The only change is an update to Legolas v0.5. Be sure to check out the guidance for updating Legolas to v0.5 along with the rest of Legolas's documentation and tour.
LegolasFlux provides some simple functionality to use Legolas.jl's
extensible Arrow schemas as means to serialize Flux models similarly to using Flux's params
and loadparams!
(instead, we export similar functions fetch_weights
and load_weights!
which handle layers like BatchNorm
correctly for this purpose).
The aim is to serialize only the numeric weights, not the code defining the model. This is a very different approach
from e.g. BSON.jl, and hopefully much more robust. Note that in this package, we use weights
to refer to the numeric arrays that are modified over the course of training a model; that includes biases as well as means and variances in e.g. BatchNorms (but not e.g. configuration settings).

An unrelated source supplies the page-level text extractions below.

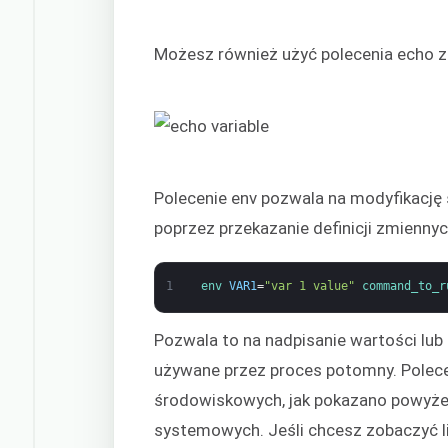
Możesz również użyć polecenia echo z 
Polecenie env pozwala na modyfikację
poprzez przekazanie definicji zmiennych
1
env 
VAR1
=
"var 1 value"
command_to_r
Pozwala to na nadpisanie wartości lub
używane przez proces potomny. Polecen
środowiskowych, jak pokazano powyżej
systemowych. Jeśli chcesz zobaczyć l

With this approach, however, if you change the code such that the weights are no longer valid (e.g. add a layer), you will not be able to load back the same model.
using Flux
function make_my_model()
return Chain(Dense(1,10), Dense(10, 10), Dense(10, 1))
end
my_model = make_my_model()
# train it? that part is optional ;)
# Now, let's save it!
using LegolasFlux
model_row = LegolasFlux.ModelV1(; weights = fetch_weights(cpu(my_model)),
architecture_version=1)
write_model_row("my_model.model.arrow", model_row)
# Great! Later on, we want to re-load our model weights.
fresh_model = make_my_model()
model_row = read_model_row("my_model.model.arrow")
load_weights!(fresh_model, model_row.weights)
# Now our weights have been loaded back into `fresh_model`.
We can make use of the architecture_version
column to specify a version number for the architectures, in order
to keep track of for which architectures the weights are valid for.
See examples/digits.jl for a larger example, which also saves out extra metadata with the model, by using a Legolas schema extension.
A LegolasFlux.ModelV1
is a central object of LegolasFlux. It acts as a Tables.jl-compatible row that can store the weights
of a Flux model in the weights
column, optionally an architecture_version
(defaults to missing
).
ModelV1
is not exported because downstream models likely want to define their own rows which extend the schema provided by LegolasFlux
that might end up being called something similar. See the next section for more on extensibility.
As a Legolas.jl schema, it is meant to be extended. For example, let's say I had an MNIST classification model
that I call Digits
. I am very committed to reproducibility, so I store the commit_sha
of my model's repo
with every training run, and I also wish to save the accuracy and epoch. I might create a DigitsRow
which is
a schema extension of the legolas-flux.model
schema:
using Legolas, LegolasFlux
using Legolas: @schema, @version
@schema "digits-model" DigitsRow
@version DigitsRowV1 > ModelV1 begin
# re-declare this ModelV1 field as parametric for this schema as well
weights::(<:Union{Missing,Weights})
epoch::Union{Missing, Int}
accuracy::Union{Missing, Float32}
commit_sha::Union{Missing, String}
end
Now I can use a DigitsRowV1
much like LegolasFlux's ModelV1
. It has the same required weights
column and optional architecture_version
column, as well as the additional epoch
, accuracy
, and commit_sha
columns. As a naming convention,
one might name files produced by this row as e.g. training_run.digits.model.arrow
.
When writing out a DigitsRowV1
, I'll pass the schema version like so
write_model_row(path, my_digits_row, DigitsRowV1SchemaVersion())
so that later, when I call read_model_row
on this path, I'll get back a DigitsRowV1
instance.
Note in this example the schema is called digits.model
instead of just say digits
, since the package Digits might want to
create other Legolas schemas as well at some point.
Check out the Legolas.jl repo to see more about how its extensible schema system works, and the example at examples/digits.jl.